AKA THE CRIMSON BLADE
AVAILABLE ON DVD
RUNNING TIME: 83 min
REVIEWED BY: Dr Lenera, Official HCF Critic
It’s near the end of the English Civil War and supposedly deceased nobleman Edward Beverly is actually alive and well in the form of the Scarlet Blade, an outlaw who is aiding Cavalier refugees in escaping the country. On his trail is the tyrannical Roundhead Colonel Judd and his right hand man Captain Sylvester. Judd’s daughter Claire is intended for an eventual marriage to Sylvester, but Claire is actually a Cavalier supporter and begins to aid Beverly’s sparse band. Then the King is captured by the Roundheads….
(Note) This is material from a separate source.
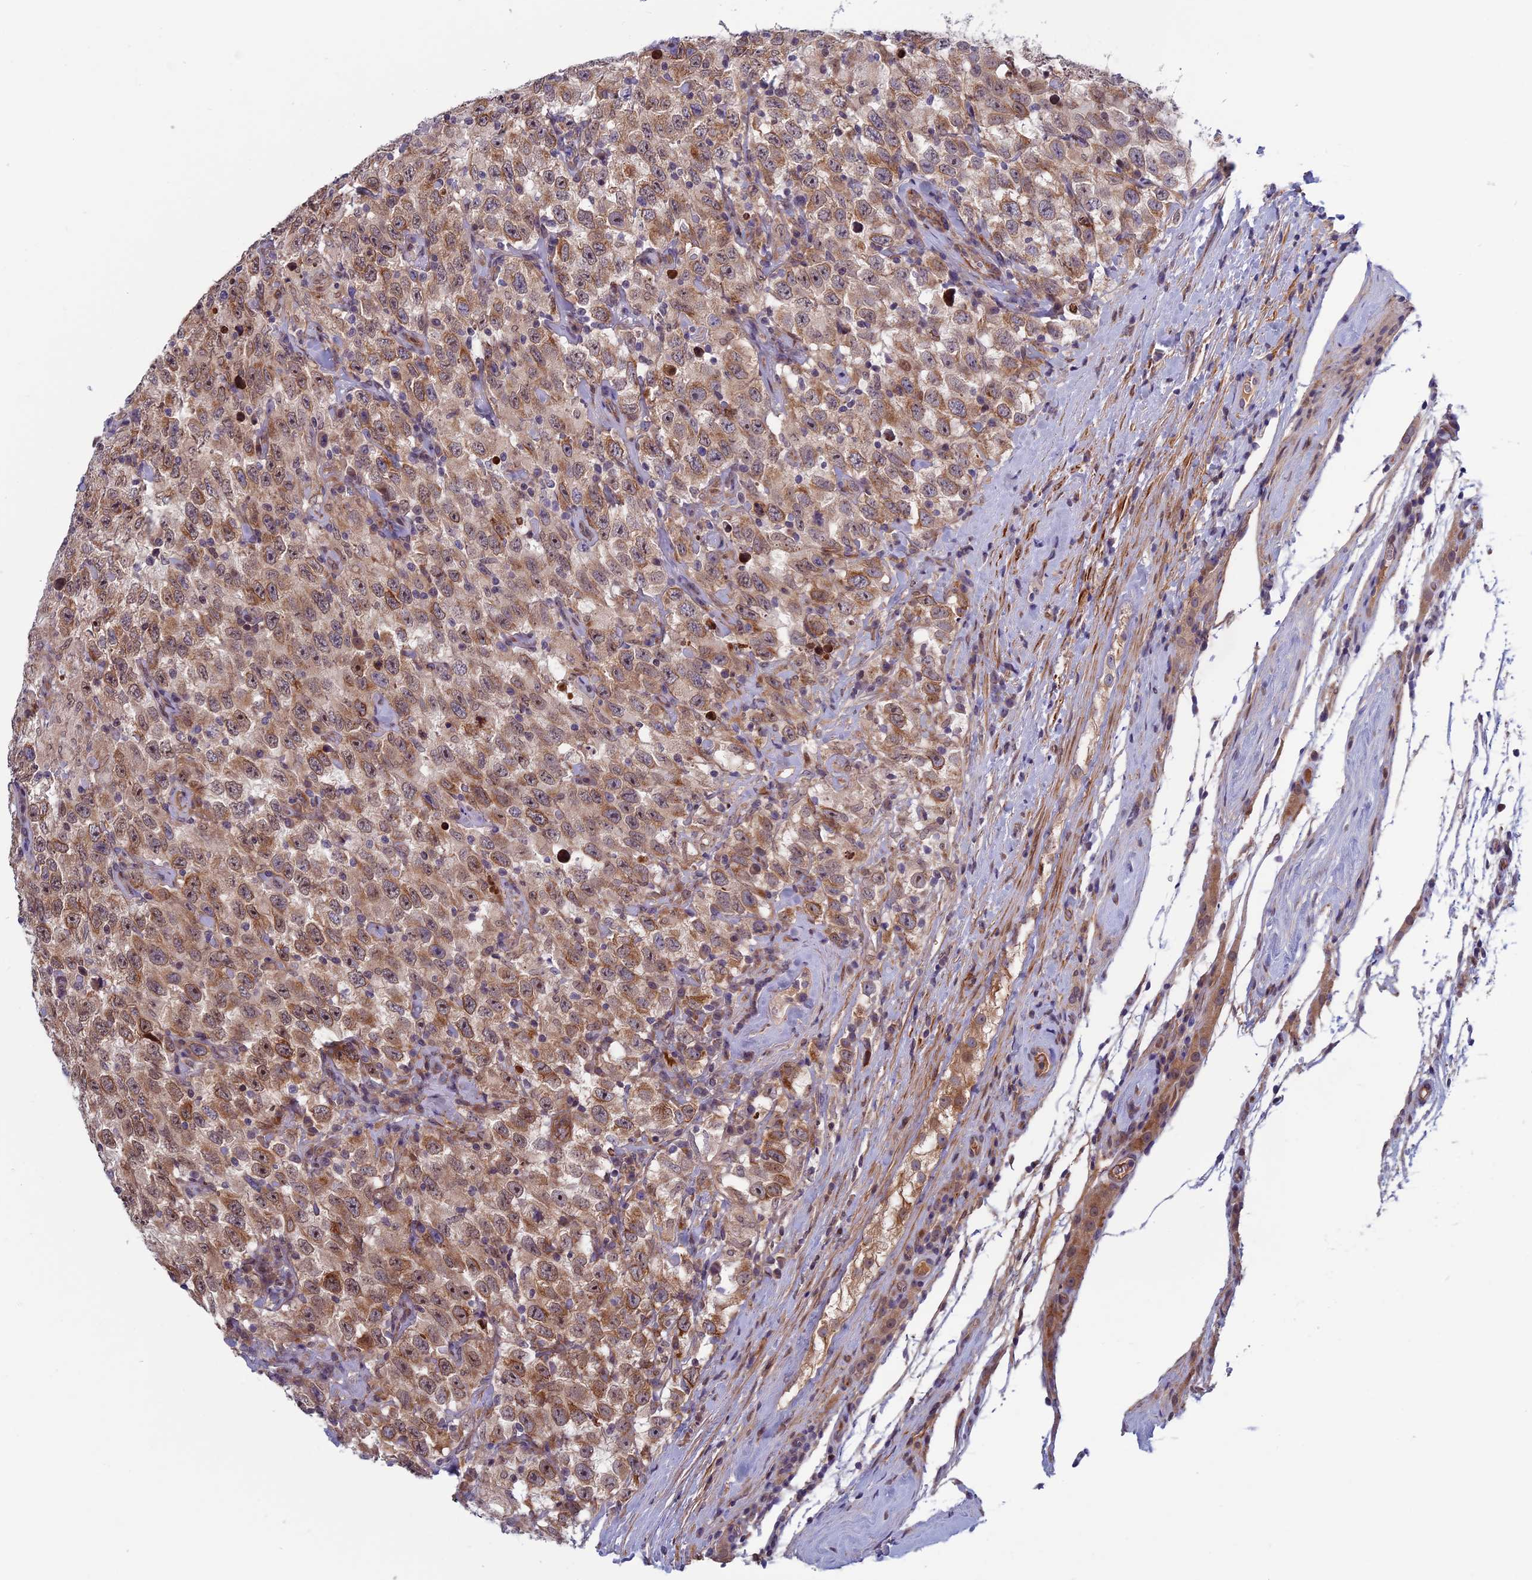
{"staining": {"intensity": "moderate", "quantity": ">75%", "location": "cytoplasmic/membranous,nuclear"}, "tissue": "testis cancer", "cell_type": "Tumor cells", "image_type": "cancer", "snomed": [{"axis": "morphology", "description": "Seminoma, NOS"}, {"axis": "topography", "description": "Testis"}], "caption": "An image of human testis cancer stained for a protein displays moderate cytoplasmic/membranous and nuclear brown staining in tumor cells.", "gene": "FADS1", "patient": {"sex": "male", "age": 41}}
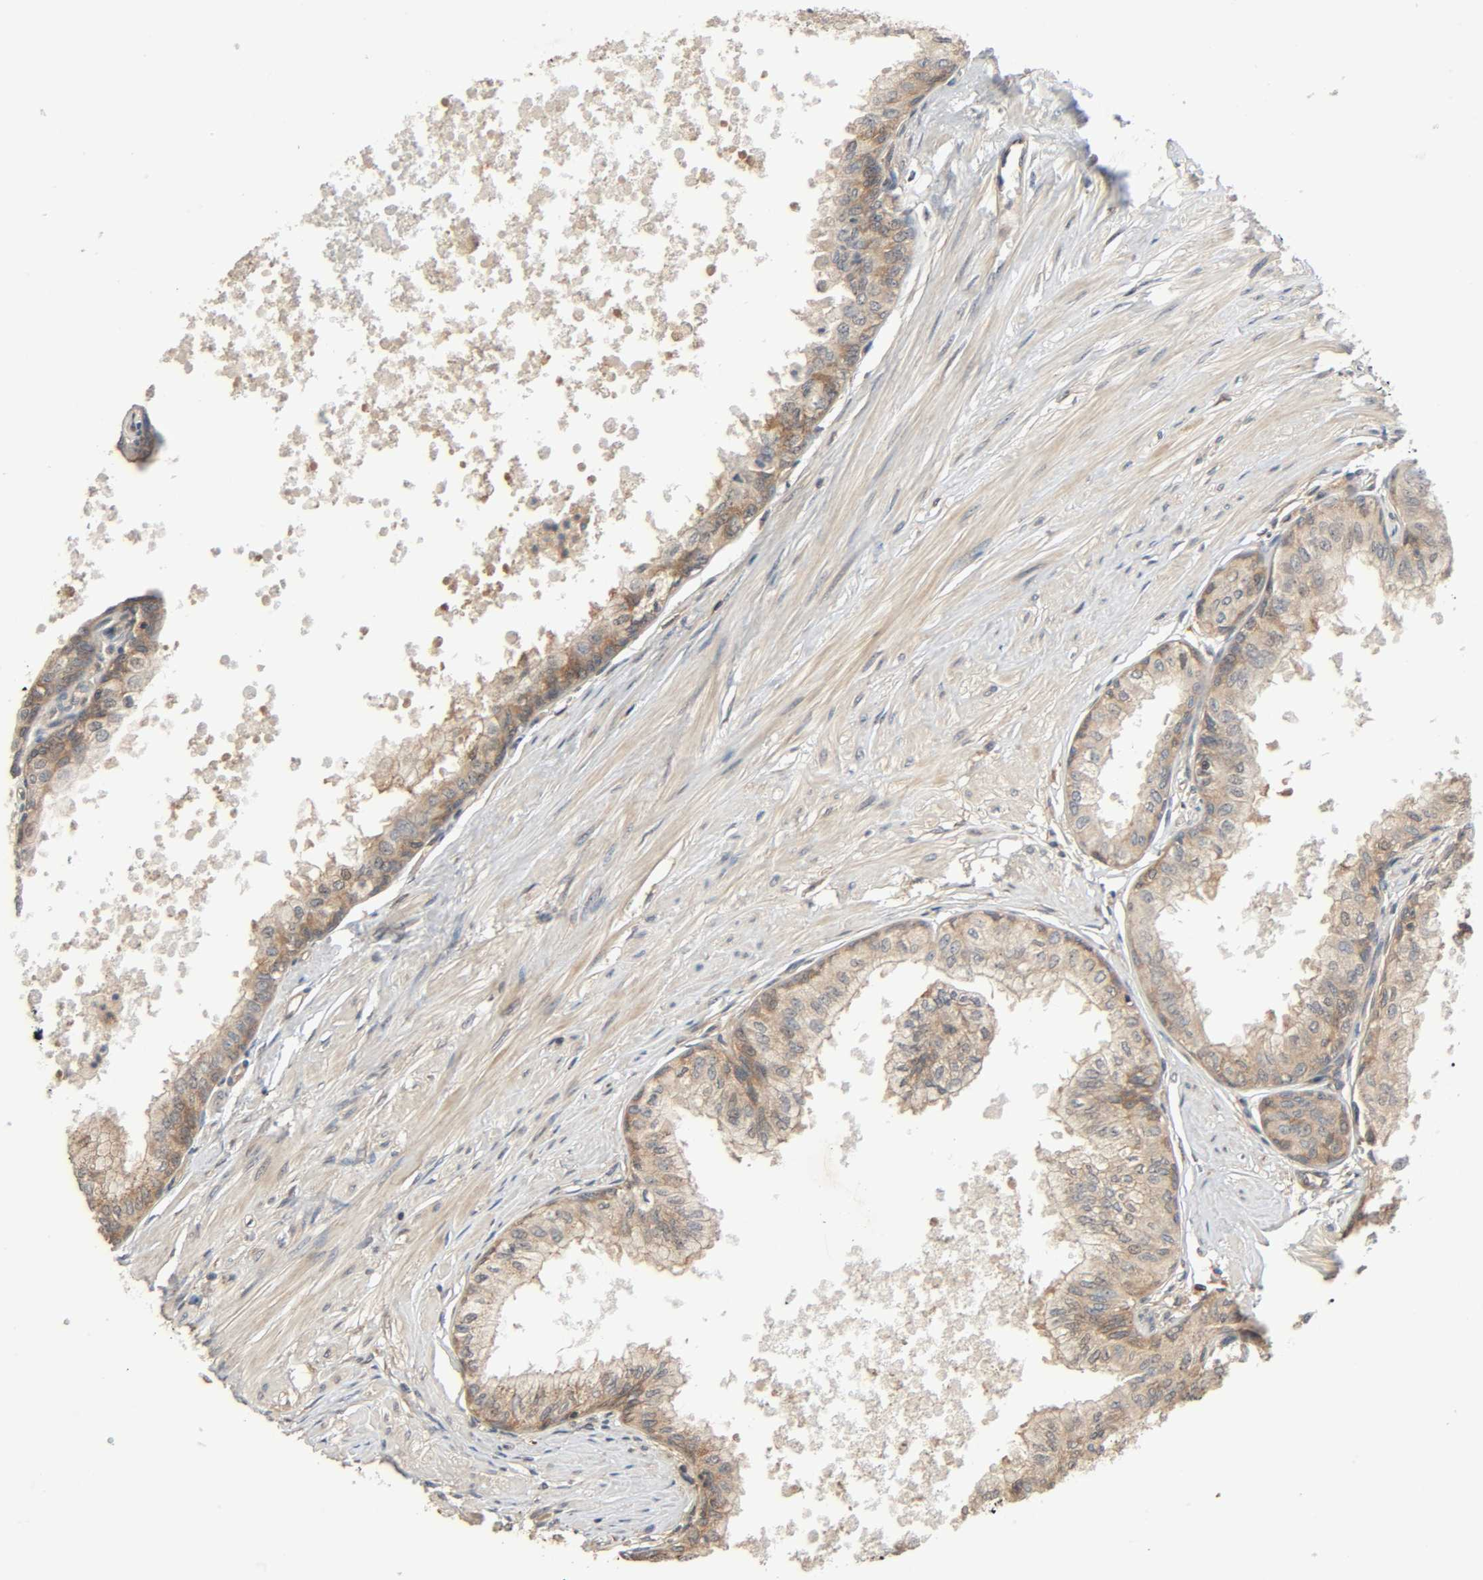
{"staining": {"intensity": "weak", "quantity": ">75%", "location": "cytoplasmic/membranous"}, "tissue": "prostate", "cell_type": "Glandular cells", "image_type": "normal", "snomed": [{"axis": "morphology", "description": "Normal tissue, NOS"}, {"axis": "topography", "description": "Prostate"}, {"axis": "topography", "description": "Seminal veicle"}], "caption": "Immunohistochemistry (IHC) of benign human prostate demonstrates low levels of weak cytoplasmic/membranous staining in approximately >75% of glandular cells. The staining is performed using DAB brown chromogen to label protein expression. The nuclei are counter-stained blue using hematoxylin.", "gene": "PPP2R1B", "patient": {"sex": "male", "age": 60}}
Though at times it seems as if Hammer had a third Robin Hood script and then quickly turned into an English Civil War adventure, this solid Hammer swashbuckler is a pretty good watch. It drastically simplifies the conflict it depicts; the Roundheads are the murderous, torturing bad guys, intent on wiping out the Royalists totally, while the Cavaliers are the whiter than white good guys with justice on their side. In fact the film doesn’t really go into the background at all. Nonetheless the script does attempt a bit of depth as it goes along, notably when it focuses on Sylvester, an interestingly written bad guy who switches sides several times, is torn between duty and love, and eventually becomes a bit sympathetic. The somewhat downbeat ending is also commendable, if unbelievable in terms of what Judd does, and I’m not sure how much all this would have pleased youthful matinee audiences of the time. There is though a fairly fast pace throughout and, while the larger scale action scenes are extremely brief and really show evidence of the low budget, there’s usually something of interest going on, the highlights being a memorable sword vs. axe fight and a very tense and atmospheric section straight out of one of Hammer’s Gothic horrors where the heroine is sneaking about at night, has to hide when somebody enters the room she’s in, and follows him through a secret passageway! There’s also a very funny scene, which is probably intended to be comic but perhaps not as much as it actually is, in which the outlaws, disguised as bushes, creep ever-closer to some Roundhead guards.
Jack Hedley’s Robin Hood-style hero is poorly characterised and the actor seems miscast though he certainly athletically throws himself into the part. The character’s romance with Claire just seems inserted into the film with no real cause. While Michael Ripper has another show stealing part and there’s an early appearance by Hammer starlet Suzan Farmer, it’s villains Lionel Jeffries and Oliver Reed who tend to dominate, Reed making the most of his complex part too. Also notable is the BAFTA-nominated cinematography of Jack Asher, whom Hammer had let go for being too time consuming in 1960 but called back to do two further films. There’s just something about Asher’s meticulous setups and use of colour that is so distinctive and really gives this film a touch of class. It’s such a shame that he left the business in 1965 – just imagine what he could have done with big studio productions. Unremarkable in most other respects but certainly one of those films that gets rather more interesting as it goes along, The Scarlet Blade doesn’t seem to be well regarded but it did hold my attention throughout.